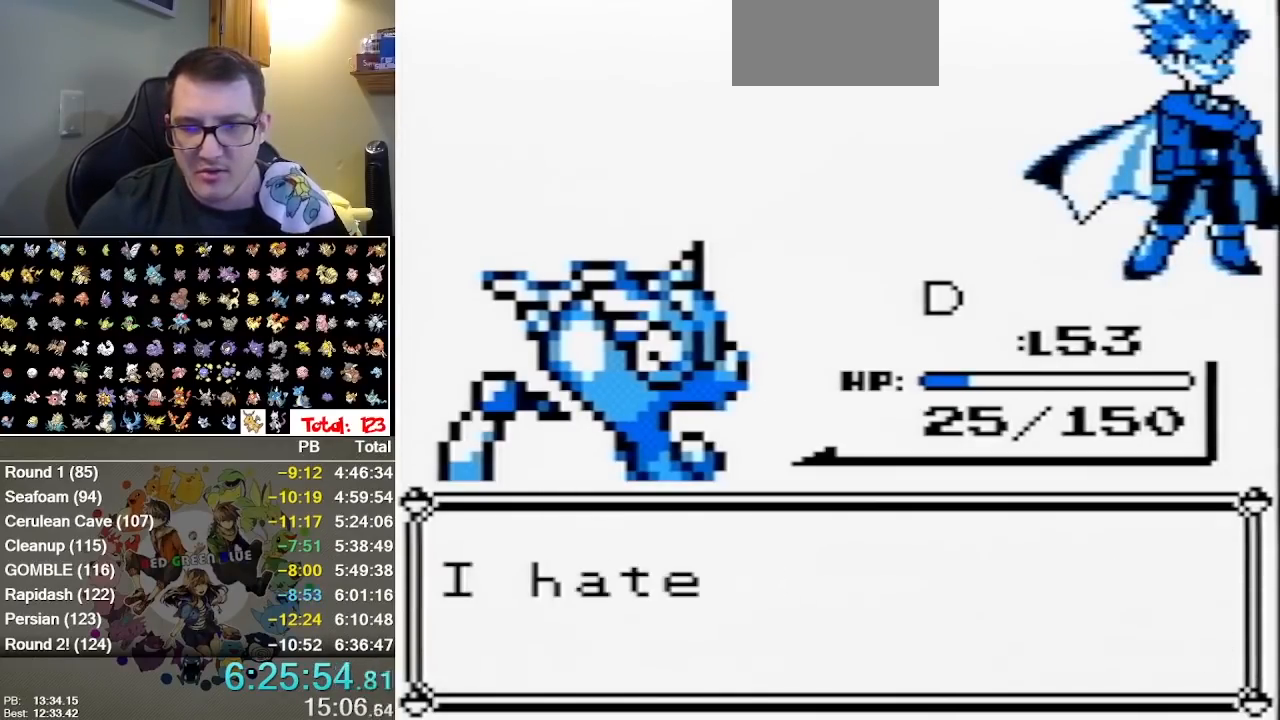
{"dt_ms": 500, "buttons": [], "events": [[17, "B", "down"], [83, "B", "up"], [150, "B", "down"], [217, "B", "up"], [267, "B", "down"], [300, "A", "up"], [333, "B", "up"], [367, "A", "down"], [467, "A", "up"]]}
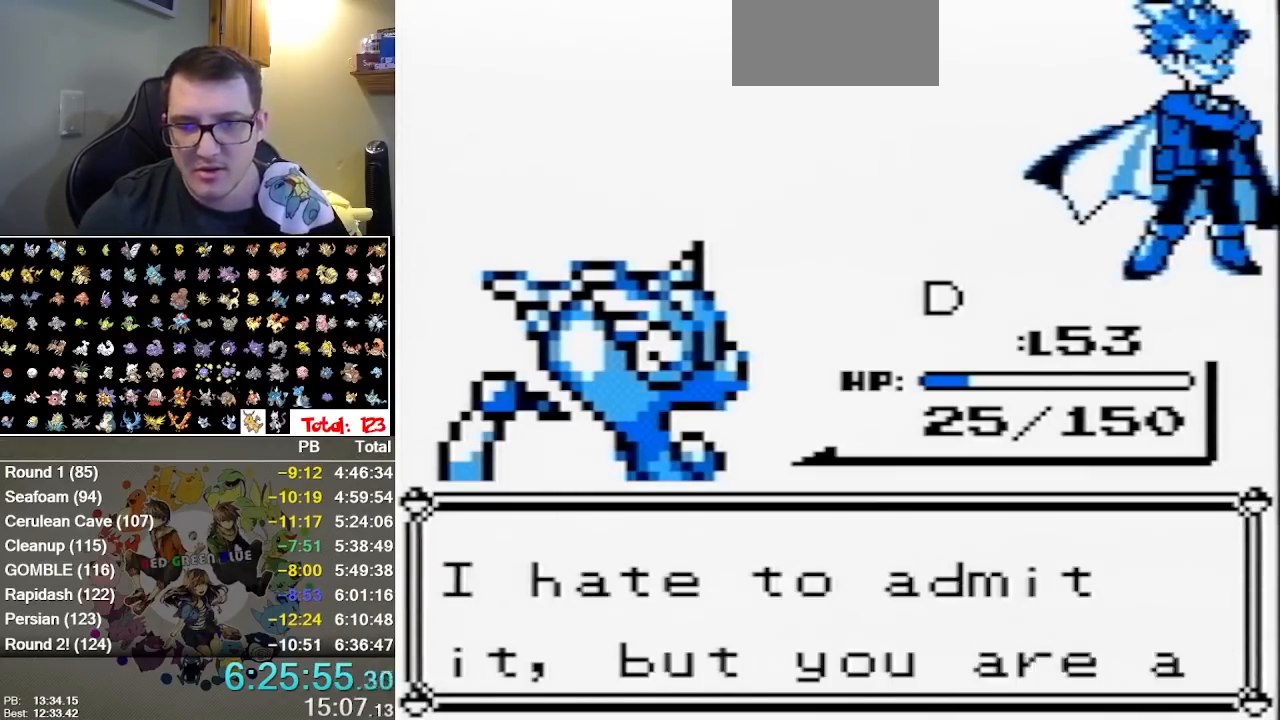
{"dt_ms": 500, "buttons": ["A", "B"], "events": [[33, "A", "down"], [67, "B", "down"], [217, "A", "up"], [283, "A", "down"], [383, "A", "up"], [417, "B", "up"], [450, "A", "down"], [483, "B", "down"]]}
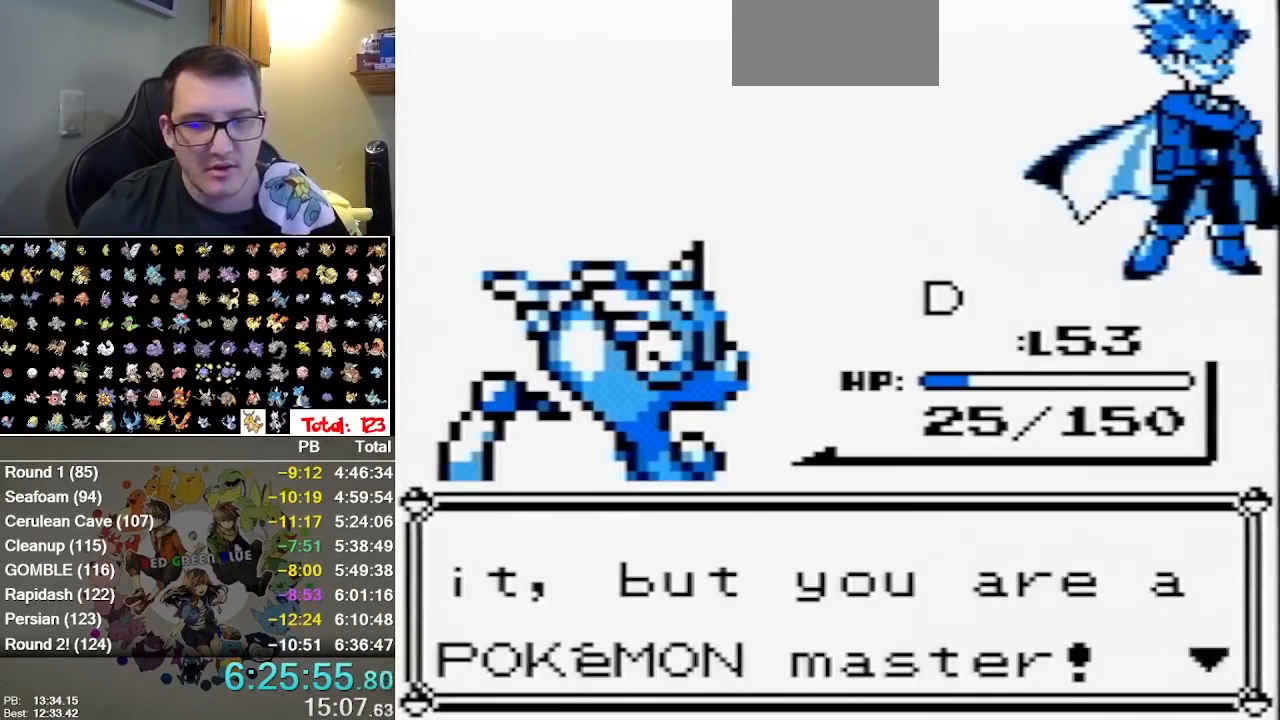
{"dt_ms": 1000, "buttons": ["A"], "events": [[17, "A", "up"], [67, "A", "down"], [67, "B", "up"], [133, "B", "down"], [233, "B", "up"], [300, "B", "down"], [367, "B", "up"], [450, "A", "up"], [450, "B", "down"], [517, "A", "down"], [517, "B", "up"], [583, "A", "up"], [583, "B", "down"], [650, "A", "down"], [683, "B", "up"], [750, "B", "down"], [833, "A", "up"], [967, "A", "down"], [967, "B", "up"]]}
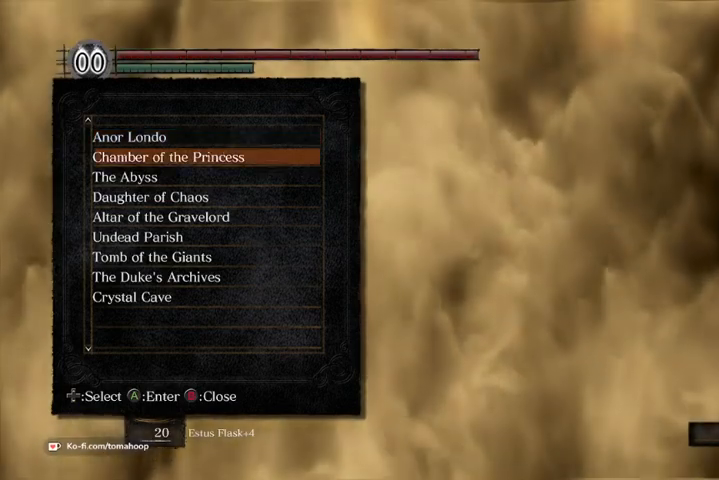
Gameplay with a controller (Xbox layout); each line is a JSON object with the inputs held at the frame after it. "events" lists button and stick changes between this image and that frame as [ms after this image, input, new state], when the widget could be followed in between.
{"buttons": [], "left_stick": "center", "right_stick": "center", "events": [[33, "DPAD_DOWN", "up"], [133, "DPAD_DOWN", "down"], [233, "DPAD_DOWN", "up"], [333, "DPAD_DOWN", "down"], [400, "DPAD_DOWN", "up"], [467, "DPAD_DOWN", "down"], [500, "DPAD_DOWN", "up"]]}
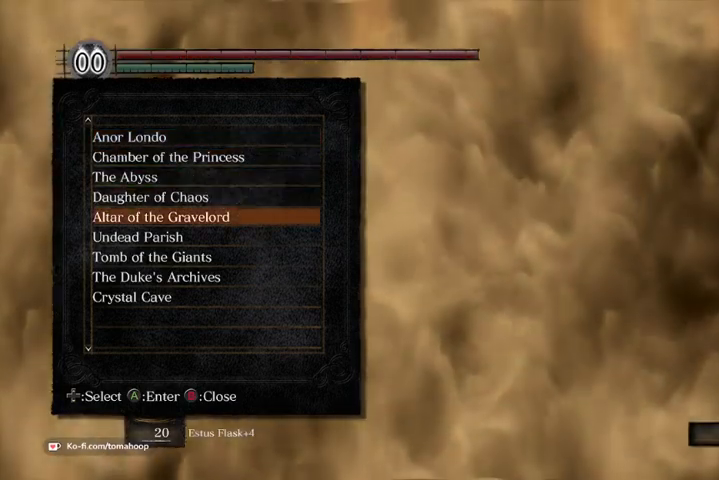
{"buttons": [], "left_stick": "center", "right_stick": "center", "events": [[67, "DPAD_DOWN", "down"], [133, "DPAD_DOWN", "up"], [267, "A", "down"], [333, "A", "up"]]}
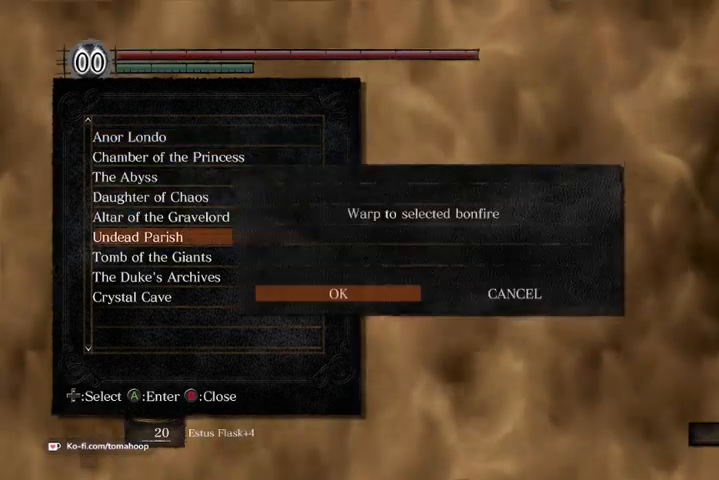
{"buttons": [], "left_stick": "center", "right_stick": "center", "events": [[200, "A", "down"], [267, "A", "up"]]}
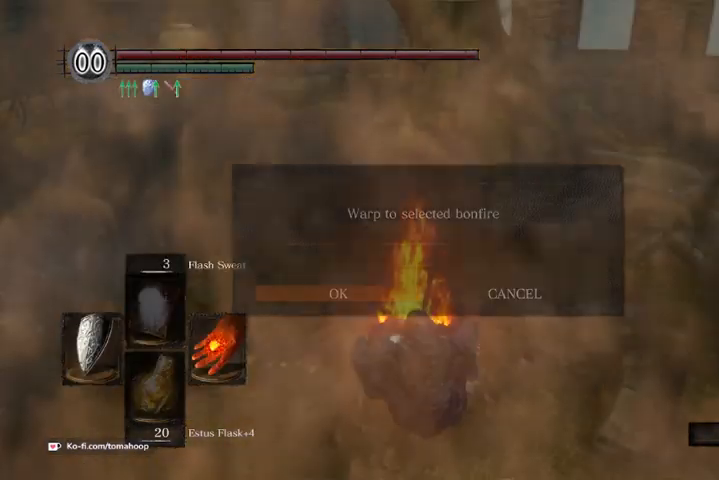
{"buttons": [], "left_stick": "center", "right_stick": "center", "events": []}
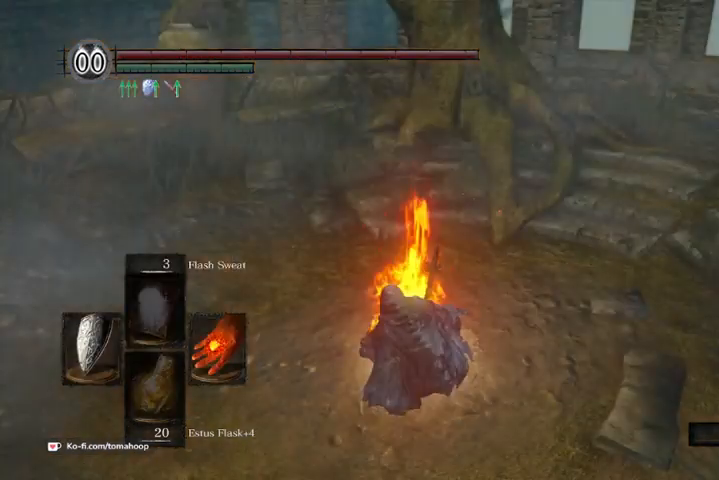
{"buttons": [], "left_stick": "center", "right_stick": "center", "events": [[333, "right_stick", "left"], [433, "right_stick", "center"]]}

====

### [WHAT YOU NEED TO DO]
Word for word, reproduce all the data, but not the pictures.

### [ANSWER TO THIS PROBLEM]
{"dt_ms": 500, "buttons": [], "events": [[17, "B", "down"], [83, "B", "up"], [150, "B", "down"], [217, "B", "up"], [267, "B", "down"], [300, "A", "up"], [333, "B", "up"], [367, "A", "down"], [467, "A", "up"]]}
{"dt_ms": 500, "buttons": ["A", "B"], "events": [[33, "A", "down"], [67, "B", "down"], [217, "A", "up"], [283, "A", "down"], [383, "A", "up"], [417, "B", "up"], [450, "A", "down"], [483, "B", "down"]]}
{"dt_ms": 1000, "buttons": ["A"], "events": [[17, "A", "up"], [67, "A", "down"], [67, "B", "up"], [133, "B", "down"], [233, "B", "up"], [300, "B", "down"], [367, "B", "up"], [450, "A", "up"], [450, "B", "down"], [517, "A", "down"], [517, "B", "up"], [583, "A", "up"], [583, "B", "down"], [650, "A", "down"], [683, "B", "up"], [750, "B", "down"], [833, "A", "up"], [967, "A", "down"], [967, "B", "up"]]}
Gameplay with a controller (Xbox layout); each line is a JSON object with the inputs held at the frame after it. "events" lists button and stick changes between this image and that frame as [ms after this image, input, new state], when the widget could be followed in between.
{"buttons": [], "left_stick": "center", "right_stick": "center", "events": [[33, "DPAD_DOWN", "up"], [133, "DPAD_DOWN", "down"], [233, "DPAD_DOWN", "up"], [333, "DPAD_DOWN", "down"], [400, "DPAD_DOWN", "up"], [467, "DPAD_DOWN", "down"], [500, "DPAD_DOWN", "up"]]}
{"buttons": [], "left_stick": "center", "right_stick": "center", "events": [[67, "DPAD_DOWN", "down"], [133, "DPAD_DOWN", "up"], [267, "A", "down"], [333, "A", "up"]]}
{"buttons": [], "left_stick": "center", "right_stick": "center", "events": [[200, "A", "down"], [267, "A", "up"]]}
{"buttons": [], "left_stick": "center", "right_stick": "center", "events": []}
{"buttons": [], "left_stick": "center", "right_stick": "center", "events": [[333, "right_stick", "left"], [433, "right_stick", "center"]]}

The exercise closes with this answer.